Never again will I beat myself up for only updating my website or blogging on an irregular basis.
I discovered yesterday (attending the Magazines Canada "Magnet" industry conference) that Toronto Life has a staff of 12 on their web division, uploads up to 150 times a day, and they watch their stats on a real-time basis. If a story is slow to take off, they post something else and repost the original story later with a different headline or copy tweak. If the story gets good results they leave it up longer before posting something else. According to their figures they have about 1/4 the population of Toronto watching their web and reading stories on a regular basis.
They didn't manage to record how many of those were competitors, watching what TO Life was doing and repurposing their business models!
Kidding aside, the conference has been awesome. I signed up for nine sessions over the three days and had access to all the industry experts for advice on copyright, advertising, surveys, web analytics, etc.

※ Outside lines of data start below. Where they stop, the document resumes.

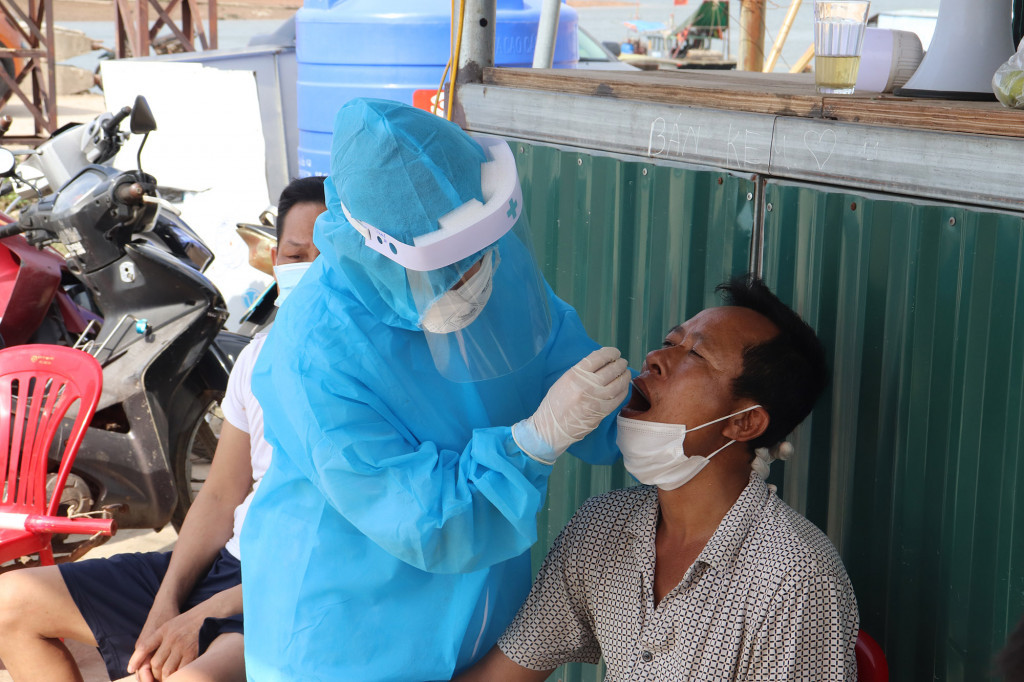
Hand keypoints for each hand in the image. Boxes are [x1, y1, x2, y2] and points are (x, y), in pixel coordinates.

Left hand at [128, 604, 205, 679]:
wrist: (211, 612)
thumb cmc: (191, 620)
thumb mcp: (172, 624)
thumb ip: (160, 638)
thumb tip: (149, 657)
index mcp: (164, 630)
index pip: (145, 646)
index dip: (136, 659)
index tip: (131, 668)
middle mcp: (171, 637)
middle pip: (155, 663)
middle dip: (155, 674)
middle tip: (158, 677)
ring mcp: (182, 645)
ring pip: (167, 670)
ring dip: (166, 677)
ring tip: (169, 678)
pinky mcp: (193, 651)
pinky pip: (182, 669)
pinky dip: (179, 675)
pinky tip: (181, 675)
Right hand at [513, 347, 629, 462]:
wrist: (552, 428)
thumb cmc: (555, 403)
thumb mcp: (564, 381)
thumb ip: (582, 372)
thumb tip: (602, 363)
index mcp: (575, 375)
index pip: (598, 358)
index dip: (610, 352)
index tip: (615, 352)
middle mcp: (587, 386)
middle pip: (611, 369)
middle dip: (620, 363)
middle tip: (622, 362)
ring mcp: (596, 400)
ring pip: (618, 383)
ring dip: (625, 376)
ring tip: (625, 372)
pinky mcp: (602, 412)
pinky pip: (619, 398)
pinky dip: (624, 390)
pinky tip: (623, 386)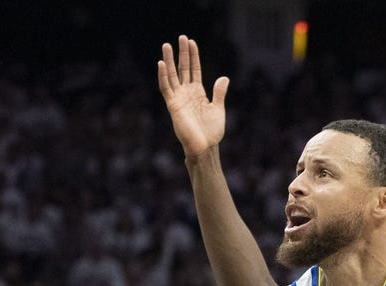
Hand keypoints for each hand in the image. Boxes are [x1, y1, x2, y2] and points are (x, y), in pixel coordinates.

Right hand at [158, 34, 228, 157]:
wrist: (205, 146)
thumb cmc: (212, 132)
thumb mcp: (218, 109)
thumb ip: (219, 93)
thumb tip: (224, 78)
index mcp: (198, 93)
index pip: (194, 70)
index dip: (193, 56)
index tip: (191, 42)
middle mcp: (187, 93)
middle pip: (183, 68)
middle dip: (182, 53)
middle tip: (181, 38)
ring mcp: (179, 98)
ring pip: (171, 75)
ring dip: (169, 60)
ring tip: (166, 45)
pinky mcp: (173, 105)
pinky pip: (166, 88)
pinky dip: (163, 76)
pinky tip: (161, 64)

I actually attended ten sessions but should I count the one where I was on the panel? Yes, I suppose, as I learned from my "co-panelees".  (Is that correct, editor people?)
Joyce Byrne, moderator, (Albert Venture), Jeff Shearer (On the Bay) and Vera Asinin (Your Work Place) and I faced a room full of about 60 people to discuss Strategies for Longevity. We each publish quite different magazines, between controlled, consumer and business to business, with wildly different price structures ($0 to $98/year). We faced up to our challenges and gave a pretty good account of ourselves but I think we all felt we had a lot more to say. From the questions we received it seemed people were interested in our experiences.
Congratulations to Deb Morrison from Canada's History Society, newly elected Chair of Magazines Canada and also Manitoba Magazines Volunteer of the Year.
As well as work, there has been a lot of networking and fun with industry people - what a great time. I'm ready to book for next year but first need to plough through my book of ideas collected during the three days and apply COMMITMENT to put those ideas into action (yes, Martin, I will commit to that - I want to win the three-hour $450 consultation!)
So much for magazine fools - my horse is apparently no fool at all. Despite living in three different barns in the last six weeks, she has settled down nicely at her new place (East Gates Stable, Sapton Road) and has been complimented as being a well mannered horse who puts her head down to have her fly mask put on every morning, and keeps her stall neat and tidy at night. Jane, the owner commented, "If she hadn't pooped, I wouldn't have known she was in there at all!"

Monday, May 2, 2011

Let the words pour through

Someone asked me yesterday, "Do you blog?" I said, "Umm, yes, kind of." Having given that answer for the last few months I thought it was about time I could answer, "Yes, here is my location!"
So today my finger is unplugged from my blogging hole and the words are free to pour through.
What to say?
The title of the blog might be a good start.
"Only Fools and Horses", as well as being the name of a brilliant UK TV series in the 90s, follows on a song by by Sir Noel Coward written during an extended holiday in Hawaii to cure a nervous breakdown and incorporated into his musical revue, Words and Music.
In the Phillipines, there are lovely screens
to protect you from the glare
in the Malay states they have hats like plates
which the Britishers won't wear
At twelve noon the natives swoon
and no further work is done.
But mad dogs and Englishmen go out in the midday sun.


I have then seen a following line, "Only fools and horses work".

Being heavily involved with horses through Horse Country magazine, I know how often horse riders are out there in the midday sun, showing their horses, trail riding, volunteering at events, working on their acreages, cleaning stalls or picking poop. Been there, done that, with most of that stuff.

So this blog will be musings on the keeping of horses, riding thereof, meeting and greeting other horses and their owners, showing in all disciplines (vicariously of course), jumbled up with the challenges, deadlines and exhilaration of publishing an equine magazine eight times each year.